One of the most common and difficult symptoms of interstitial lung disease (ILD) is a chronic cough. This can seriously erode patients’ quality of life—and it can also be a critical datapoint for physicians. Changes to the severity of a cough can indicate the need for new therapies, new medication, or a worsening of the disease, which often causes scarring of lung tissue.
But since cough severity is often tracked only through anecdotal updates from patients, it can be difficult to monitor symptom changes in a meaningful way, according to Jing Wang, MD, a pulmonologist and associate professor of medicine (pulmonary, critical care and sleep medicine) at the Icahn School of Medicine at Mount Sinai.
Until, that was, Dr. Wang recognized an underutilized tool: the cough questionnaire. Known as the Leicester Cough Questionnaire (LCQ), this 19-question patient survey was often used to give new patients at the Mount Sinai-National Jewish Health Respiratory Institute a “cough-related quality of life” score. But it was rarely offered to patients after that first evaluation.
“For many of these patients, we had this one snapshot of when they first engaged with the practice, but there were very limited subsequent, objective assessments of the cough,” Dr. Wang said. “I wanted to make sure the questionnaire was being used as a barometer not just on that intake, but throughout their care.”
A fellow with United Hospital Fund and Greater New York Hospital Association’s Clinical Quality Fellowship Program, Dr. Wang set out to add the questionnaire to every ILD patient follow-up visit.
Dr. Wang and her team started by training medical assistants about the questionnaire so they could distribute it when bringing patients to their exam room. The team then added a field for the questionnaire score to the office visit templates to ensure it would be documented, reviewed by providers, and tracked over time.
Finally, the team nailed down details that would make the questionnaire as accessible as possible, including a larger font size and versions in both English and Spanish.
It didn’t take long for the new workflow to take hold. Within eight weeks, the rate of patients who filled out a questionnaire during their visit tripled from 20 percent before the project to an average of 67 percent—or nearly 200 patients over the two-month period.
The results were a pleasant surprise for the team, who had originally set a goal to increase uptake by 25 percent, Dr. Wang said.
“We wanted to set a very modest goal because the initial rate started so low—so any improvement was going to be an improvement,” she said. “[The results] really speak to the team spirit of the practice at every level. People appreciated that this was something important for the clinical care of these patients.”

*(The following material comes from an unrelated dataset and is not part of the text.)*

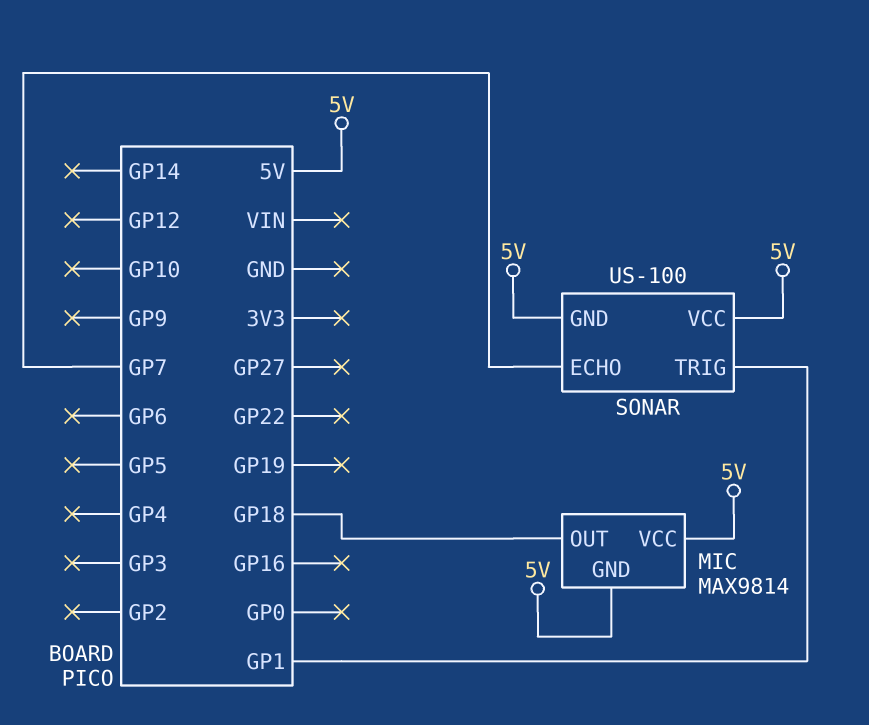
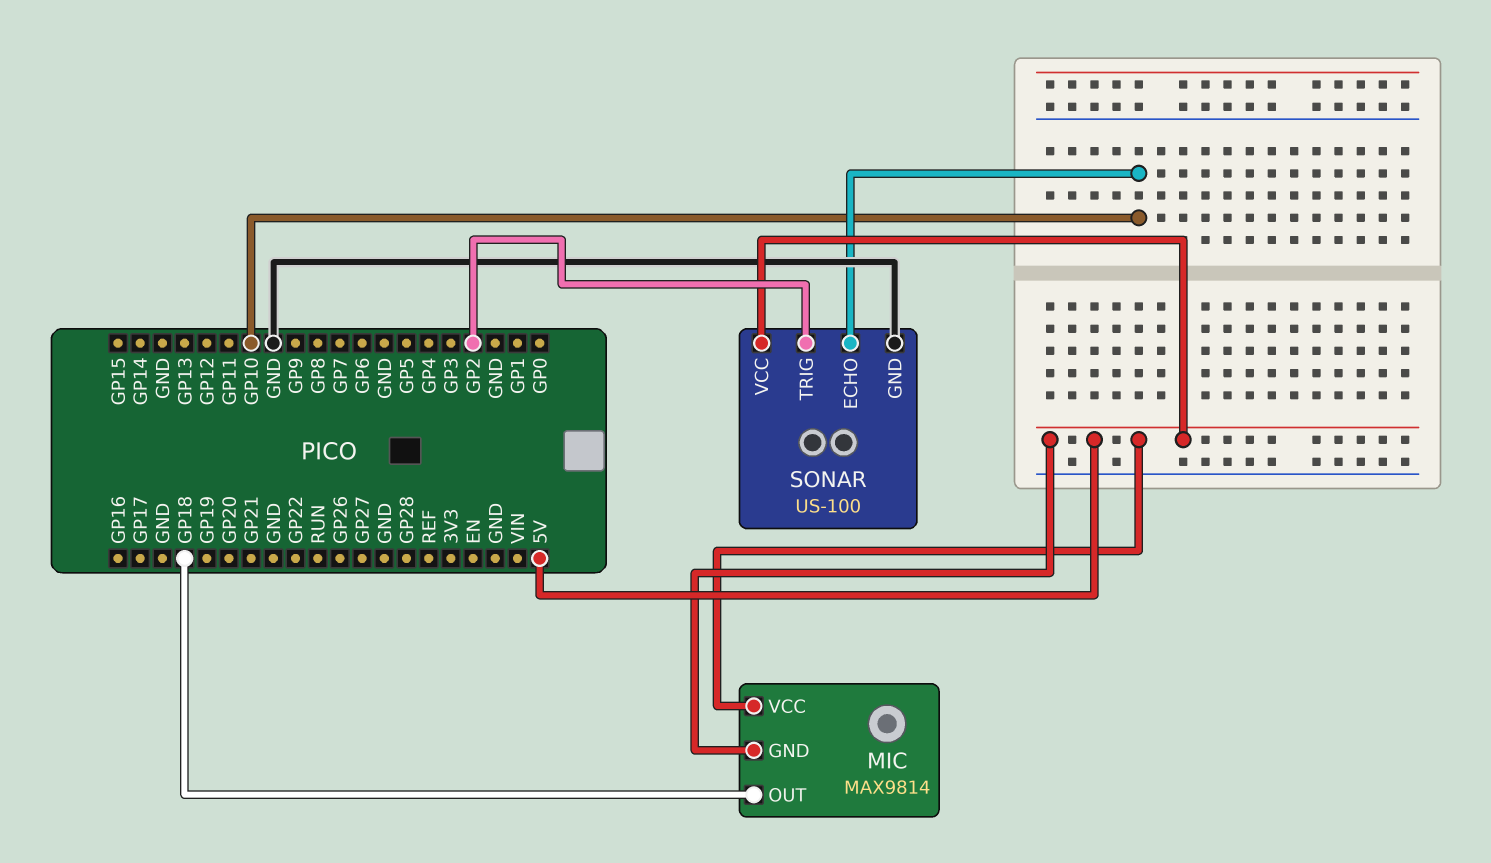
SONAR pin ECHO: GP7 -> GP10
SONAR pin GND: 5V -> GND
SONAR pin TRIG: GP1 -> GP2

Since the project, the rate of patients filling out the questionnaire has hovered between 70 and 80 percent. That number is likely to increase further as the team adds the full questionnaire to the electronic system, making it available during telehealth visits, too.
As predicted, the questionnaires have provided the Mount Sinai-National Jewish Health Respiratory Institute with a trove of new data that can help improve patient care.
Dr. Wang notes that, at a minimum, the results offered reassurance that the institute’s current practices are effectively managing symptoms for patients. The average questionnaire score showed only a “mild impairment of quality of life” for ILD patients’ with cough symptoms.
But the key will be tracking these scores over time, both at the individual patient level and system wide, Dr. Wang said. Staff hope to analyze trends in the data to understand how symptom changes might relate to disease severity, change in therapies, or other clinical outcomes.
“Those are questions we could use this data to answer,” Dr. Wang said.
Dr. Wang notes that the project likely would “not have happened” had it not been for the Clinical Quality Fellowship Program, which offered useful mentorship and lessons in quality improvement tactics.
The program also boosted Dr. Wang’s expertise in quality improvement skills. She and the rest of her team are now exploring quality improvement ideas surrounding sleep disorders, the ICU, and other issues.
“CQFP certainly renewed my interest and solidified my interest in quality,” she said.
Started in 2009, the Clinical Quality Fellowship Program has trained more than 300 mid-career physicians, nurses, and physician assistants from over 50 health care facilities in the New York metropolitan area to become quality improvement and patient safety leaders in their organizations. The 15-month program graduates a new class of these change-makers on the front lines of health care each year.